How does the concept of 'over-commitment' work in Project Marker?
-Over-commitment involves advertising more CPU cores than a host actually has, allowing Uber to pack stateless microservices onto fewer hosts, freeing up other hosts to run batch data jobs.
What are the two types of co-location methods discussed in the presentation?
-The two types of co-location methods are 'same host co-location', where stateless and batch jobs share the same physical hosts, and 'same cluster co-location', where stateless and batch jobs are run on different hosts within the same cluster.

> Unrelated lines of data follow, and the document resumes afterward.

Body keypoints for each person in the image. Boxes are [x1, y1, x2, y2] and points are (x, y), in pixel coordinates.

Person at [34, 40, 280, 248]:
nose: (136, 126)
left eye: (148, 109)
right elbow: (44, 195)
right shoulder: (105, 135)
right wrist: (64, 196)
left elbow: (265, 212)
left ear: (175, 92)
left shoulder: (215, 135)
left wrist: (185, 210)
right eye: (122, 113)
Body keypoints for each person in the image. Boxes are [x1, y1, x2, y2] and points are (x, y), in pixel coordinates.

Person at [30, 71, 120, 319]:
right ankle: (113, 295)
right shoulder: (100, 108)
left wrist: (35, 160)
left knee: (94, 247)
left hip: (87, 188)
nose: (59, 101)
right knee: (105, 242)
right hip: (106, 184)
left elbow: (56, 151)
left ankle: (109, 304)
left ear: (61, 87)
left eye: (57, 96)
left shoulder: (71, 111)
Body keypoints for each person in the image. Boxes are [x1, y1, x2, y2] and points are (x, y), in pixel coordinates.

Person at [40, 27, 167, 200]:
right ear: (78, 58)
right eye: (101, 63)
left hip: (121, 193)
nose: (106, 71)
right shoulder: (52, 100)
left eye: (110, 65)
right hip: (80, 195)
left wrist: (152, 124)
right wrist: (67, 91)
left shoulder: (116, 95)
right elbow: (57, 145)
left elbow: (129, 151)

Why did Uber choose same cluster co-location over same host co-location?
-Uber chose same cluster co-location because it solved the resource isolation problem between stateless and batch jobs, making it easier to implement without risking performance degradation for stateless microservices.
How does Uber adjust partition sizes in response to changing workloads?
-Uber dynamically adjusts partition sizes based on current and predicted CPU utilization. During peak times, more capacity is allocated to stateless microservices, while during off-peak times, capacity is shifted to batch jobs.
What are some challenges Uber faces when moving hosts between partitions?
-Challenges include disrupting running jobs, such as killing batch jobs when moving hosts back to stateless workloads, or selectively moving less critical microservices when shrinking the stateless partition.
How does load-aware placement help mitigate resource contention in Project Marker?
-Load-aware placement evenly distributes jobs across hosts, reducing the risk of resource contention and hotspots. If a host becomes overloaded, services can be proactively moved to lighter-loaded hosts.
How does Uber ensure minimal disruption when taking hosts back from the batch partition for stateless workloads?
-Uber uses techniques like selectively killing less critical jobs and adjusting placement strategies to minimize disruption, ensuring that high-priority services continue running smoothly even when hosts are reclaimed.